People mostly don't care about the OS. They use applications.

(and my question was mostly rhetorical/tongue in cheek. I already mostly knew the 'why')
 

ezst036

Honorable
Oct 5, 2018
764
641
12,420
Exactly.

People mostly don't care about the OS. They use applications.

(and my question was mostly rhetorical/tongue in cheek. I already mostly knew the 'why')
This is a classical correlation/causation fallacy you're resting on. People clearly do use OSs otherwise nobody would be on Tom's complaining and Microsoft Windows would still have the 95% user base that it had during the XP days.

I figured you might try this fallacy which is why I used Visual Studio to begin with. There are many devs I have run into that "must have" VS but have chosen a Mac just to get the heck off of the Windows platform because it is that bad, even though anybody I have ever run into has always stated that VSMac is inferior to VS for Windows. I wouldn't know as I don't use them myself but it is what I hear.

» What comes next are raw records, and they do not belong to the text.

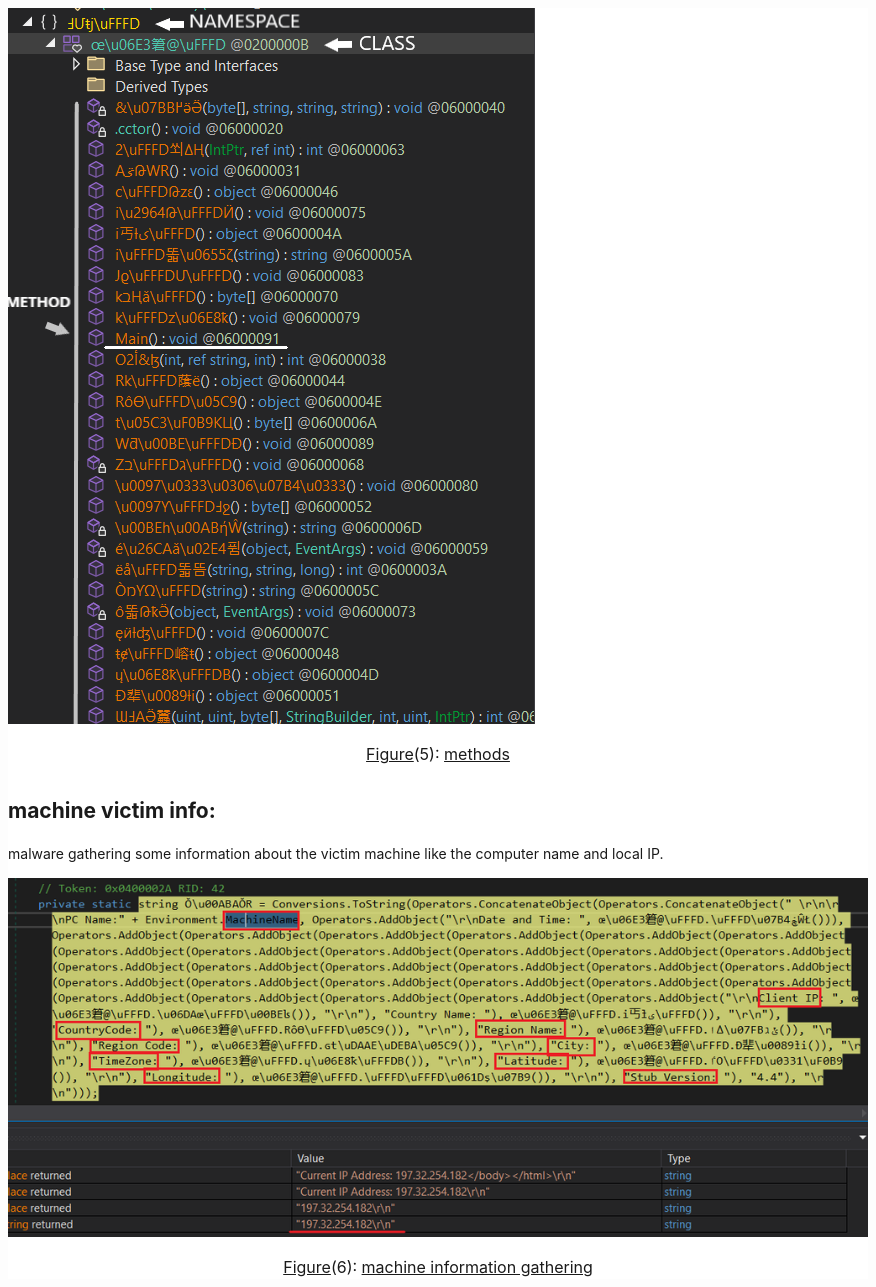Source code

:   ![error](/assets/images/malware-analysis/snake_keylogger/namespace.png)<center><font size="3"> <u>Figure</u>(5): <u>methods</u> </font></center>
  

## machine victim info:

  malware gathering some information about the victim machine like the computer name and local IP.

  ![error](/assets/images/malware-analysis/snake_keylogger/mach_info.png)<center><font size="3"> <u>Figure</u>(6): <u>machine information gathering</u> </font></center>
  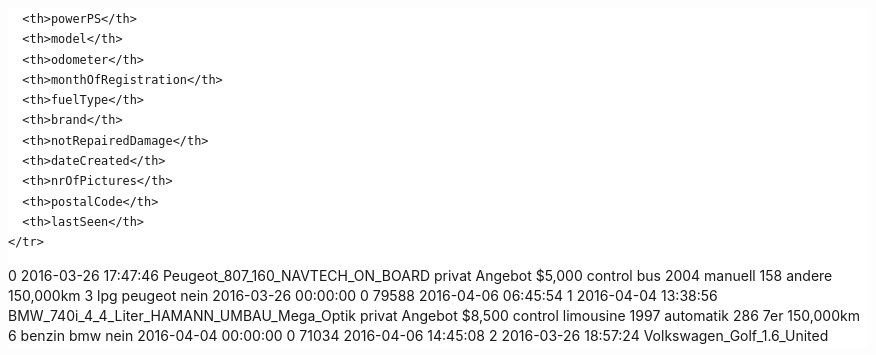       <th>powerPS</th>
      <th>model</th>
      <th>odometer</th>
      <th>monthOfRegistration</th>
      <th>fuelType</th>
      <th>brand</th>
      <th>notRepairedDamage</th>
      <th>dateCreated</th>
      <th>nrOfPictures</th>
      <th>postalCode</th>
      <th>lastSeen</th>
    </tr>
  </thead>
  <tbody>
    <tr>
      <th>0</th>
      <td>2016-03-26 17:47:46</td>
      <td>Peugeot_807_160_NAVTECH_ON_BOARD</td>
      <td>privat</td>
      <td>Angebot</td>
      <td>$5,000</td>
      <td>control</td>
      <td>bus</td>
      <td>2004</td>
      <td>manuell</td>
      <td>158</td>
      <td>andere</td>
      <td>150,000km</td>
      <td>3</td>
      <td>lpg</td>
      <td>peugeot</td>
      <td>nein</td>
      <td>2016-03-26 00:00:00</td>
      <td>0</td>
      <td>79588</td>
      <td>2016-04-06 06:45:54</td>
    </tr>
    <tr>
      <th>1</th>
      <td>2016-04-04 13:38:56</td>
      <td>BMW_740i_4_4_Liter_HAMANN_UMBAU_Mega_Optik</td>
      <td>privat</td>
      <td>Angebot</td>
      <td>$8,500</td>
      <td>control</td>
      <td>limousine</td>
      <td>1997</td>
      <td>automatik</td>
      <td>286</td>
      <td>7er</td>
      <td>150,000km</td>
      <td>6</td>
      <td>benzin</td>
      <td>bmw</td>
      <td>nein</td>
      <td>2016-04-04 00:00:00</td>
      <td>0</td>
      <td>71034</td>
      <td>2016-04-06 14:45:08</td>
    </tr>
    <tr>
      <th>2</th>
      <td>2016-03-26 18:57:24</td>
      <td>Volkswagen_Golf_1.6_United</td>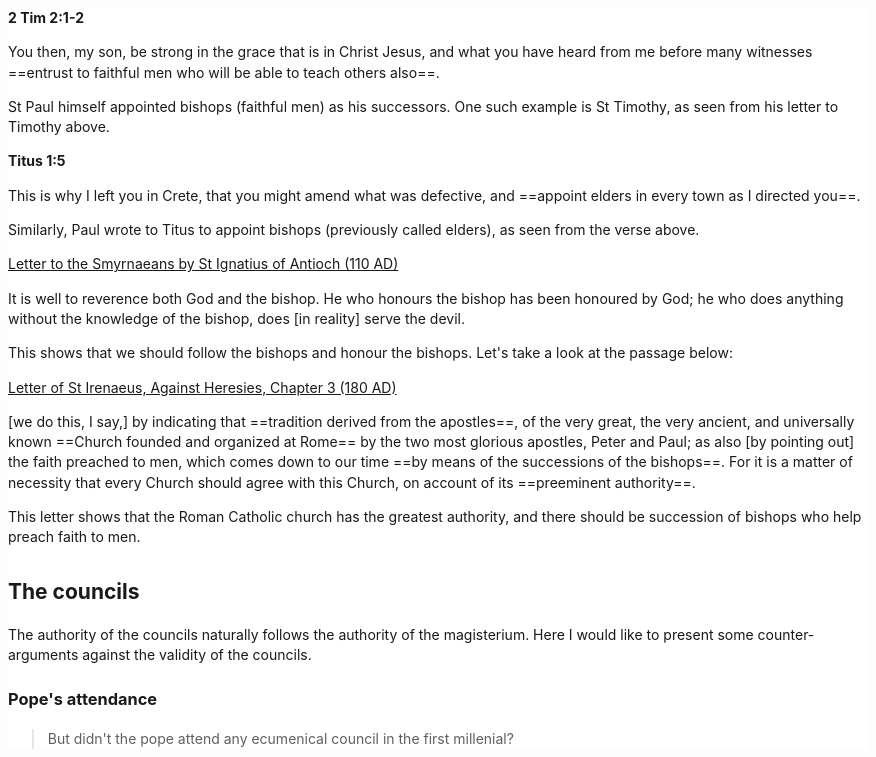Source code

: **2 Tim 2:1-2**

You then, my son, be strong in the grace that is in Christ Jesus, and what you have heard from me before many witnesses ==entrust to faithful men who will be able to teach others also==.

</box>

St Paul himself appointed bishops (faithful men) as his successors. One such example is St Timothy, as seen from his letter to Timothy above.

<box type="tip">

**Titus 1:5**

This is why I left you in Crete, that you might amend what was defective, and ==appoint elders in every town as I directed you==.

</box>

Similarly, Paul wrote to Titus to appoint bishops (previously called elders), as seen from the verse above.

<box type="tip">

[Letter to the Smyrnaeans by St Ignatius of Antioch (110 AD)](https://www.newadvent.org/fathers/0109.htm)

It is well to reverence both God and the bishop. He who honours the bishop has been honoured by God; he who does anything without the knowledge of the bishop, does [in reality] serve the devil.

</box>

This shows that we should follow the bishops and honour the bishops. Let's take a look at the passage below:

<box type="tip">

[Letter of St Irenaeus, Against Heresies, Chapter 3 (180 AD)](https://www.newadvent.org/fathers/0103303.htm)

[we do this, I say,] by indicating that ==tradition derived from the apostles==, of the very great, the very ancient, and universally known ==Church founded and organized at Rome== by the two most glorious apostles, Peter and Paul; as also [by pointing out] the faith preached to men, which comes down to our time ==by means of the successions of the bishops==. For it is a matter of necessity that every Church should agree with this Church, on account of its ==preeminent authority==.

</box>

This letter shows that the Roman Catholic church has the greatest authority, and there should be succession of bishops who help preach faith to men.

## The councils

The authority of the councils naturally follows the authority of the magisterium. Here I would like to present some counter-arguments against the validity of the councils.

### Pope's attendance

> But didn't the pope attend any ecumenical council in the first millenial?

They'll accept the inferior VS though even while trying to get their work done.

Because, just like the consistently declining user base of Windows now for nearly two decades, people do in fact use operating systems. Microsoft's former 95% to now their less than 75% is over a 20% swing.

That decline, that huge decline is not a statistical error as much as you would like it to be. When people state over and over again (without prompting) that they wish Photoshop would port so they can move, or AutoCAD would port so they can move, or the other one would port so they can leave Windows, you don't know the 'why' so you made up your own 'why' that makes you feel comfortable.
 

USAFRet

Titan
Moderator
This is a classical correlation/causation fallacy you're resting on. People clearly do use OSs otherwise nobody would be on Tom's complaining and Microsoft Windows would still have the 95% user base that it had during the XP days.

I figured you might try this fallacy which is why I used Visual Studio to begin with. There are many devs I have run into that "must have" VS but have chosen a Mac just to get the heck off of the Windows platform because it is that bad, even though anybody I have ever run into has always stated that VSMac is inferior to VS for Windows. I wouldn't know as I don't use them myself but it is what I hear.

They'll accept the inferior VS though even while trying to get their work done.

Because, just like the consistently declining user base of Windows now for nearly two decades, people do in fact use operating systems. Microsoft's former 95% to now their less than 75% is over a 20% swing.

That decline, that huge decline is not a statistical error as much as you would like it to be. When people state over and over again (without prompting) that they wish Photoshop would port so they can move, or AutoCAD would port so they can move, or the other one would port so they can leave Windows, you don't know the 'why' so you made up your own 'why' that makes you feel comfortable.
Yes, of course people use the OS. Whatever it may be.
Its just that they don't care as much (IMHO) as geeks and tech writers like to think they do.

As I've mentioned recently...I've given people a laptop with Linux on it. She didn't even know or realize there was a difference and it didn't have "Windows" on it.